- Published: Friday, 06 June 2014 18:39
Just how good is Hyundai's Smart Parking Assist System? We pit ourselves against a Miss Singapore Universe beauty queen to find out...
What is Smart Parking Assist?
Smart Parking Assist is Hyundai's term for its parking assistance system, which essentially takes the guesswork out of parallel parking.
The system uses a series of ultrasonic sensors located around the car to detect a suitable parking space, and thereafter is capable of steering the car into the space automatically, with the driver only needing to control the pedals to stop the car when necessary.
The feature is as easy to use as pushing a button, literally. As you approach a line of parallel-parked cars, hit the Smart Parking Assist button located on the centre console. The system will then activate, and begin to scan for a suitable parking space in which the car can fit into.
Once a space has been found, the system will alert the driver and instruct him to put the car in reverse. As soon as that's done, the car will gently steer itself into the space, using the car's various sensors and reverse camera to gauge and detect the appropriate points to steer. Should it be necessary, the car will inform the driver when to put the car into Drive or Reverse to adjust accordingly.
Is Smart Parking Assist easy to use?
While theoretically, features such as the Smart Parking Assist system are meant to make driving tasks easier for drivers, in reality many people find themselves intimidated by such technology. This could boil down to the fact that some systems are a bit complicated to use and navigate, and it's not always clear what is required on the part of the driver to do.
To see whether Hyundai's Smart Parking Assist passes the simplicity test, we put it in the hands of a relative novice driver. Meet Shi Lim, Miss Singapore Universe 2013, and by her own admission, someone who isn't particularly confident with parallel parking, especially such a large car as the Santa Fe SUV we have procured for this test.
To make things even more interesting, we're going to pit her against one of us, in the ultimate "Man vs. Machine, Battle of the Sexes" style challenge. Unfortunately, yours truly drew the short straw in the office, and it would be me to take on the mantle and defend the men's honour in the Kingdom of Parallel Parking.
The challenge will go like this: each of us will get two bites of the cherry, with Shi to do her attempts with the Smart Parking Assist System, and myself to do it without. Just as a control test, each of us will also do one try the other way round (hers without and mine with). Fastest time wins.

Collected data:

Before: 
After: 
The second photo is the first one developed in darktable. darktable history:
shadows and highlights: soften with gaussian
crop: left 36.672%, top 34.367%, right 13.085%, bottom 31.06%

> [DIRECTIVE 1] According to the article on Hyundai's Smart Parking Assist, what does the driver do when using the system, starting with pressing its button? List every action.
> [DIRECTIVE 2]
Does the article on Hyundai's Smart Parking Assist support each statement below? Answer yes or no for each, and quote the words that decide it.
(a) The Smart Parking Assist button is on the steering wheel.
(b) The car used for the test was a Santa Fe SUV.
(c) Shi Lim does every one of her attempts with the system switched on.

> [FULL SOLUTION 1]
- Hit the Smart Parking Assist button on the center console.
- Put the car in reverse when the system says to.
- Control the pedals to stop the car when necessary.
- Put the car into Drive or Reverse when the system says to, so it can adjust.

> [FULL SOLUTION 2]
(a) No: "hit the Smart Parking Assist button located on the centre console."
(b) Yes: "such a large car as the Santa Fe SUV we have procured for this test."
(c) No: "each of us will also do one try the other way round (hers without and mine with)."